Nam et Gaw ne connaissaient guère cette bête formidable, les Oulhamr rôdant aux régions que hantaient le Tigre, le Lion, l’Aurochs, le Mammouth même, mais où l’Ours gris était rare. Naoh l’avait rencontré au cours d’expéditions lointaines ; il savait sa férocité, aveugle comme celle du Rhinocéros, sa force presque égale à celle du Lion Géant, son courage furieux et inextinguible. La caverne était abandonnée, soit que l’Ours y eût renoncé, soit qu’il se fût déplacé pour quelques semaines ou pour une saison, soit encore qu’il lui fût arrivé malheur à la traversée du fleuve. Persuadé que la bête ne reviendrait pas cette nuit, Naoh résolut d’occuper sa demeure. Tandis qu’il le déclarait à ses compagnons, une rumeur immense vibra le long des rocs et de la rivière : les Aurochs étaient venus ! Leurs voix puissantes comme le rugissement des lions se heurtaient à tous les échos de l’étrange territoire.
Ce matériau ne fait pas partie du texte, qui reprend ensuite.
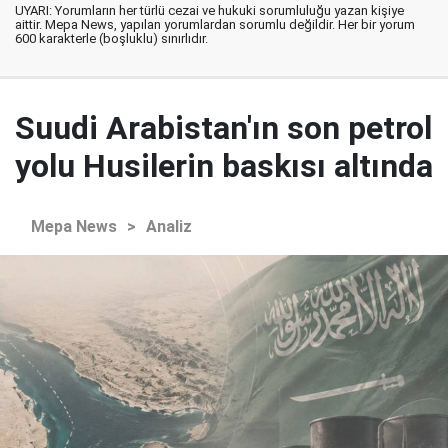
UYARI: Yorumların her türlü cezai ve hukuki sorumluluğu yazan kişiye
aittir. Mepa News, yapılan yorumlardan sorumlu değildir. Her bir yorum
600 karakterle (boşluklu) sınırlıdır.
Suudi Arabistan'ın son petrol
yolu Husilerin baskısı altında
Mepa News
>
Analiz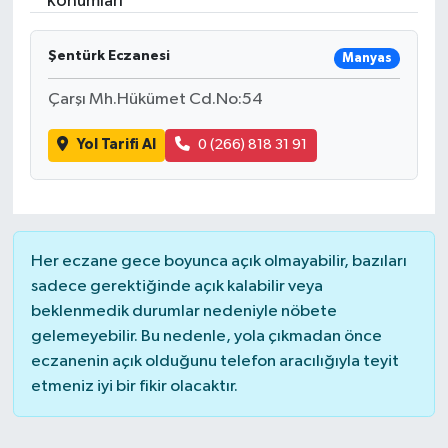
konumları
Şentürk Eczanesi
Manyas
Çarşı Mh.Hükümet Cd.No:54
Yol Tarifi Al
0 (266) 818 31 91
Her eczane gece boyunca açık olmayabilir, bazıları
sadece gerektiğinde açık kalabilir veya
beklenmedik durumlar nedeniyle nöbete
gelemeyebilir. Bu nedenle, yola çıkmadan önce
eczanenin açık olduğunu telefon aracılığıyla teyit
etmeniz iyi bir fikir olacaktır.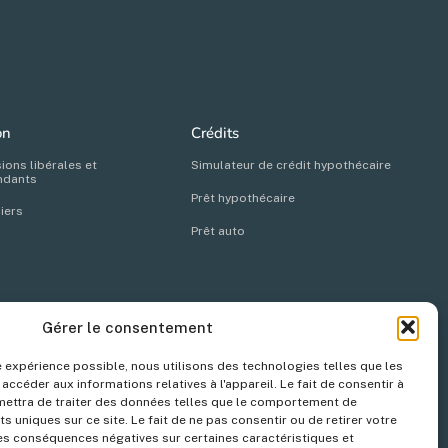
on
Crédits
ions libérales et
Simulateur de crédit hypothécaire
ndants
Prêt hypothécaire
liers
Prêt auto
Gérer le consentement
sionnels
Autres
nt d'entreprise
A propos de Wilink
re expérience possible, nous utilisons des technologies telles que les
ccéder aux informations relatives à l'appareil. Le fait de consentir à
orateurs
Jobs
ettra de traiter des données telles que le comportement de
ts uniques sur ce site. Le fait de ne pas consentir ou de retirer votre
ise
Actualités
s conséquences négatives sur certaines caractéristiques et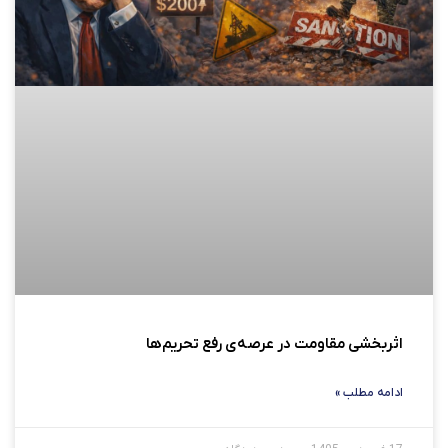
اثربخشی مقاومت در عرصه‌ی رفع تحریم‌ها
ادامه مطلب »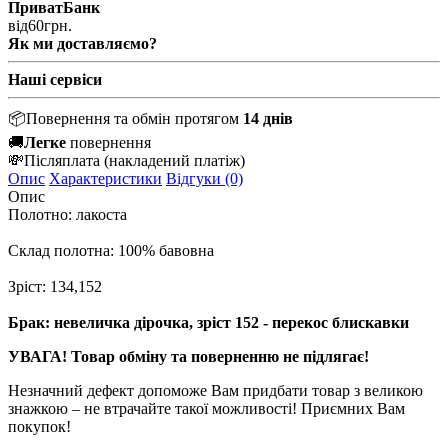
ПриватБанк
від
60
грн.
Як ми доставляємо?
Наші сервіси
📦
Повернення та обмін протягом
14 днів
🚚
Легке
повернення
💸
Післяплата
(накладений платіж)
Опис
Характеристики
Відгуки (0)
Опис
Полотно: лакоста
Склад полотна: 100% бавовна
Зріст:
134,152
Брак: невеличка дірочка, зріст 152 - перекос блискавки
УВАГА! Товар обміну та поверненню не підлягає!
Незначний дефект допоможе Вам придбати товар з великою
знажкою – не втрачайте такої можливості! Приємних Вам
покупок!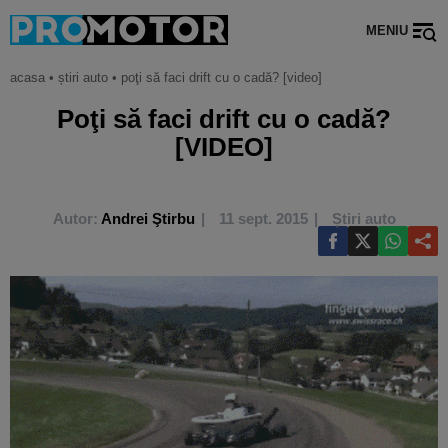
MENIU
acasa
•
știri auto
•
poţi să faci drift cu o cadă? [video]
Poţi să faci drift cu o cadă?
[VIDEO]
Autor:
Andrei Ştirbu
11 sept. 2015
Știri auto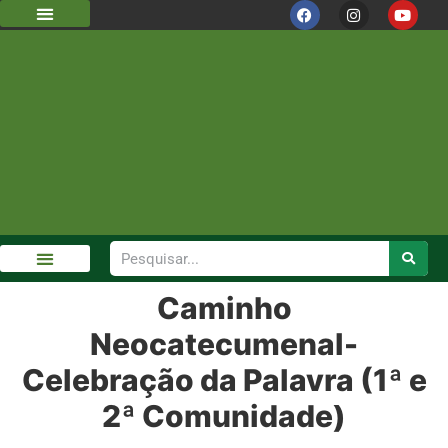
DIOCESE DE GUARULHOS
CÁRITAS DIOCESANA
Caminho
GALERIA DE FOTOS
Neocatecumenal-
Celebração da Palavra (1ª e
2ª Comunidade)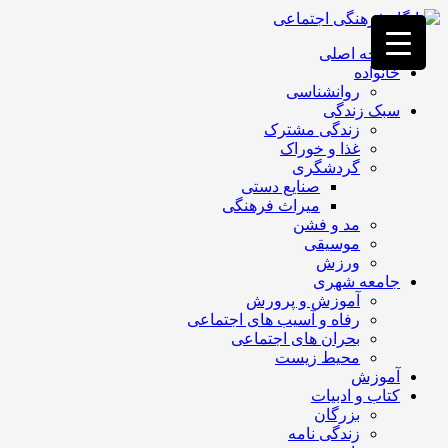
فصد
خون
صفحه اصلی
غرب
خانواده
تهران
روانشناسی
خشکشویی
سبک زندگی
تصفیه
زندگی مشترک
آب
غذا و خوراک
جرثقیل
گردشگری
برقی
a>
صنایع دستی
طراحی
میراث فرهنگی
سایت
مد و فشن
vip
موسیقی
امداد
ورزش
باتری
جامعه شهری
تهران
آموزش و پرورش
رفاه و آسیب های اجتماعی
بحران های اجتماعی
محیط زیست
آموزش
کتاب و ادبیات
بزرگان
زندگی نامه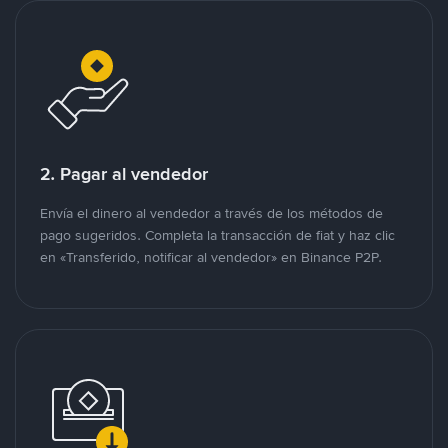
2. Pagar al vendedor
Envía el dinero al vendedor a través de los métodos de
pago sugeridos. Completa la transacción de fiat y haz clic
en «Transferido, notificar al vendedor» en Binance P2P.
Naoh n’écoutait pas sans trouble le bruit de ces bêtes colossales. Car l’homme chassait peu l’urus et l’aurochs. Les taureaux atteignaient une taille, une force, une agilité que leurs descendants ne devaient plus connaître ; leurs poumons s’emplissaient d’un oxygène plus riche ; leurs facultés étaient, sinon plus subtiles, du moins plus vives et plus lucides ; ils connaissaient leur rang, ils ne craignaient les grands fauves que pour les faibles, les traînards ou ceux qui se hasardaient, solitaires, dans la savane.

Les trois Oulhamr sortirent de la caverne. Leurs poitrines tressaillaient au grand spectacle ; leurs cœurs en connaissaient la splendeur sauvage ; leur mentalité obscure y saisissait, sans verbe, sans pensée, l’énergique beauté qui tressaillait au fond de leur propre être ; ils pressentaient le trouble tragique d’où sortira, après les siècles des siècles, la poésie des grands barbares.